The Guardian vs. The Guardian on Obama and climate change
By Ian Sinclair
20 November 2014
In its editorial on the recent US-China climate change deal The Guardian, generally considered the most radical, left-wing voice in the UK national press, stated “President Obama’s commitment to fighting climate change has not been in doubt”.
What, then, should we make of Suzanne Goldenberg’s Guardian report three days earlier that noted “the reality is that Obama has spent the last six years expanding coal, oil and gas production under his ‘all of the above’ energy strategy”?
Or, in the same report, Goldenberg quoting Obama from his 2012 re-election campaign: “We quadrupled the number of operating rigs to a record high.

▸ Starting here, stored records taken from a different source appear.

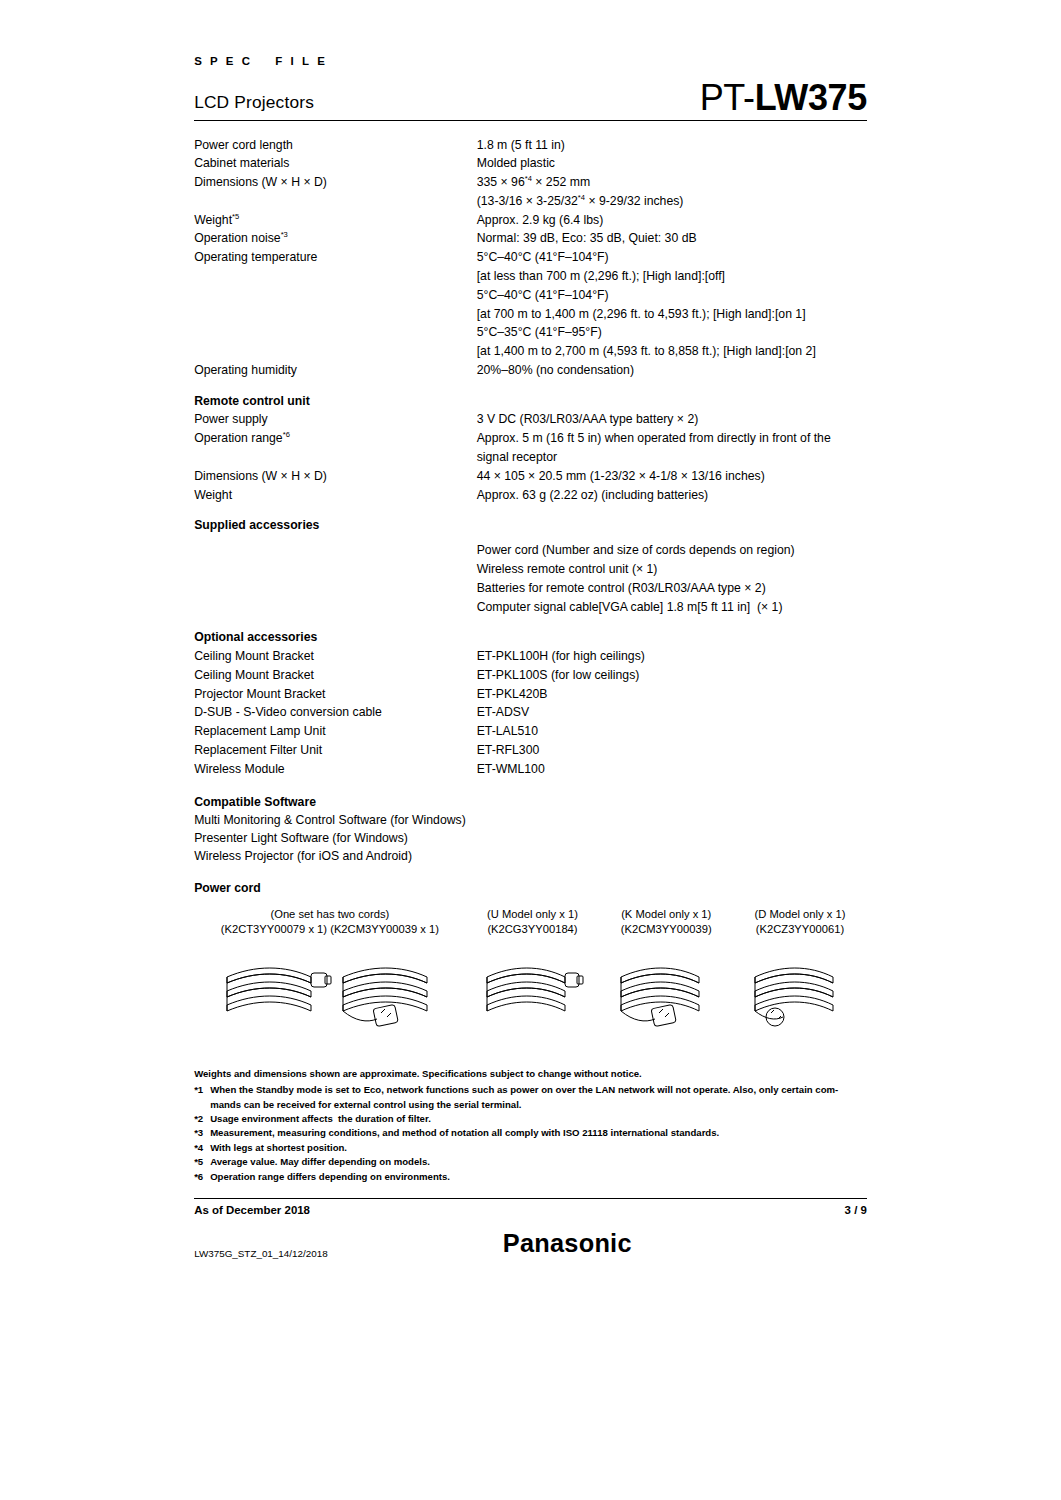S P E C F I L E
LCD Projectors
PT-LW375
| Power cord length | 1.8 m (5 ft 11 in) |
| Cabinet materials | Molded plastic |
| Dimensions (W × H × D) | 335 × 96 *4 × 252 mm |
| | (13-3/16 × 3-25/32 *4 × 9-29/32 inches) |
| Weight *5 | Approx. 2.9 kg (6.4 lbs) |
| Operation noise *3 | Normal: 39 dB, Eco: 35 dB, Quiet: 30 dB |
| Operating temperature | 5°C–40°C (41°F–104°F) |
| | [at less than 700 m (2,296 ft.); [High land]:[off] |
| | 5°C–40°C (41°F–104°F) |
| | [at 700 m to 1,400 m (2,296 ft. to 4,593 ft.); [High land]:[on 1] |
| | 5°C–35°C (41°F–95°F) |
| | [at 1,400 m to 2,700 m (4,593 ft. to 8,858 ft.); [High land]:[on 2] |
| Operating humidity | 20%–80% (no condensation) |
| Remote control unit |
| Power supply | 3 V DC (R03/LR03/AAA type battery × 2) |
| Operation range *6 | Approx. 5 m (16 ft 5 in) when operated from directly in front of the |
| | signal receptor |
| Dimensions (W × H × D) | 44 × 105 × 20.5 mm (1-23/32 × 4-1/8 × 13/16 inches) |
| Weight | Approx. 63 g (2.22 oz) (including batteries) |
| Supplied accessories |
| | Power cord (Number and size of cords depends on region) |
| | Wireless remote control unit (× 1) |
| | Batteries for remote control (R03/LR03/AAA type × 2) |
| | Computer signal cable[VGA cable] 1.8 m[5 ft 11 in] (× 1) |
| Optional accessories |
| Ceiling Mount Bracket | ET-PKL100H (for high ceilings) |
| Ceiling Mount Bracket | ET-PKL100S (for low ceilings) |
| Projector Mount Bracket | ET-PKL420B |
| D-SUB - S-Video conversion cable | ET-ADSV |
| Replacement Lamp Unit | ET-LAL510 |
| Replacement Filter Unit | ET-RFL300 |
| Wireless Module | ET-WML100 |
Compatible Software
Multi Monitoring & Control Software (for Windows)
Presenter Light Software (for Windows)
Wireless Projector (for iOS and Android)
Power cord
| (One set has two cords) (K2CT3YY00079 x 1) (K2CM3YY00039 x 1) | (U Model only x 1) (K2CG3YY00184) | (K Model only x 1) (K2CM3YY00039) | (D Model only x 1) (K2CZ3YY00061) |
Weights and dimensions shown are approximate. Specifications subject to change without notice.
| *1 | When the Standby mode is set to Eco, network functions such as power on over the LAN network will not operate. Also, only certain com- mands can be received for external control using the serial terminal. |
| *2 | Usage environment affects the duration of filter. |
| *3 | Measurement, measuring conditions, and method of notation all comply with ISO 21118 international standards. |
| *4 | With legs at shortest position. |
| *5 | Average value. May differ depending on models. |
| *6 | Operation range differs depending on environments. |
As of December 2018
3 / 9
LW375G_STZ_01_14/12/2018
Panasonic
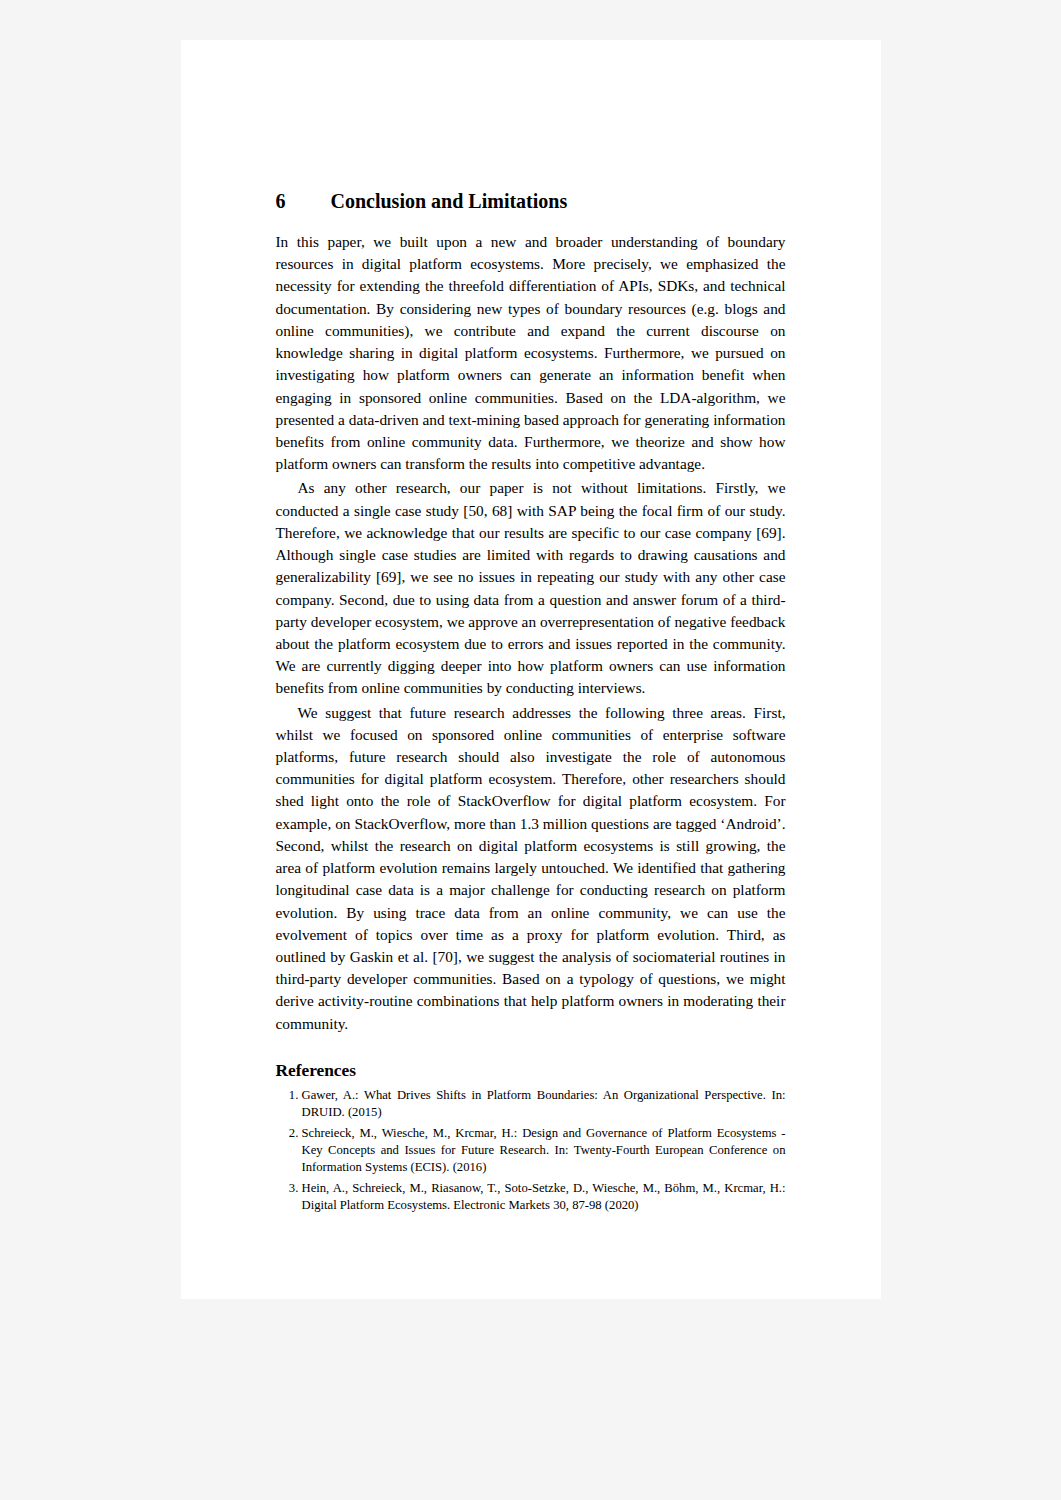6 Conclusion and Limitations
In this paper, we built upon a new and broader understanding of boundary resources in digital platform ecosystems. More precisely, we emphasized the necessity for extending the threefold differentiation of APIs, SDKs, and technical documentation. By considering new types of boundary resources (e.g. blogs and online communities), we contribute and expand the current discourse on knowledge sharing in digital platform ecosystems. Furthermore, we pursued on investigating how platform owners can generate an information benefit when engaging in sponsored online communities. Based on the LDA-algorithm, we presented a data-driven and text-mining based approach for generating information benefits from online community data. Furthermore, we theorize and show how platform owners can transform the results into competitive advantage.
As any other research, our paper is not without limitations. Firstly, we conducted a single case study [50, 68] with SAP being the focal firm of our study. Therefore, we acknowledge that our results are specific to our case company [69]. Although single case studies are limited with regards to drawing causations and generalizability [69], we see no issues in repeating our study with any other case company. Second, due to using data from a question and answer forum of a third-party developer ecosystem, we approve an overrepresentation of negative feedback about the platform ecosystem due to errors and issues reported in the community. We are currently digging deeper into how platform owners can use information benefits from online communities by conducting interviews.
We suggest that future research addresses the following three areas. First, whilst we focused on sponsored online communities of enterprise software platforms, future research should also investigate the role of autonomous communities for digital platform ecosystem. Therefore, other researchers should shed light onto the role of StackOverflow for digital platform ecosystem. For example, on StackOverflow, more than 1.3 million questions are tagged ‘Android’. Second, whilst the research on digital platform ecosystems is still growing, the area of platform evolution remains largely untouched. We identified that gathering longitudinal case data is a major challenge for conducting research on platform evolution. By using trace data from an online community, we can use the evolvement of topics over time as a proxy for platform evolution. Third, as outlined by Gaskin et al. [70], we suggest the analysis of sociomaterial routines in third-party developer communities. Based on a typology of questions, we might derive activity-routine combinations that help platform owners in moderating their community.
References
Gawer, A.: What Drives Shifts in Platform Boundaries: An Organizational Perspective. In: DRUID. (2015)
Schreieck, M., Wiesche, M., Krcmar, H.: Design and Governance of Platform Ecosystems - Key Concepts and Issues for Future Research. In: Twenty-Fourth European Conference on Information Systems (ECIS). (2016)
Hein, A., Schreieck, M., Riasanow, T., Soto-Setzke, D., Wiesche, M., Böhm, M., Krcmar, H.: Digital Platform Ecosystems. Electronic Markets 30, 87-98 (2020)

We’ve added enough new oil and gas pipeline to encircle the earth and then some”?
Or Goldenberg’s November 2012 Guardian report titled ‘The day Obama chose a strategy of silence on climate change’ about a 2009 off-the-record meeting between the White House and the environmental movement when the Obama Administration stated they would not talk about climate change?
Or George Monbiot’s November 2012 Guardian article about the US Presidential race that noted “neither Mitt Romney nor Barack Obama – with the exception of one throwaway line each – have mentioned climate change in the wake of hurricane Sandy… For the first time since 1984, climate change wasn’t mentioned in any of the presidential debates”?
Or Goldenberg’s 2010 Guardian report titled ‘Barack Obama reverse campaign promise and approves offshore drilling’ that noted Obama had announced the “opening up of over 500,000 miles of US coastal waters to oil and gas exploitation for the first time in over 20 years”?
Or Monbiot’s December 2009 Guardian article that argued “the immediate reason for the failure of the [Copenhagen United Nations climate change] talks can be summarised in two words: Barack Obama”?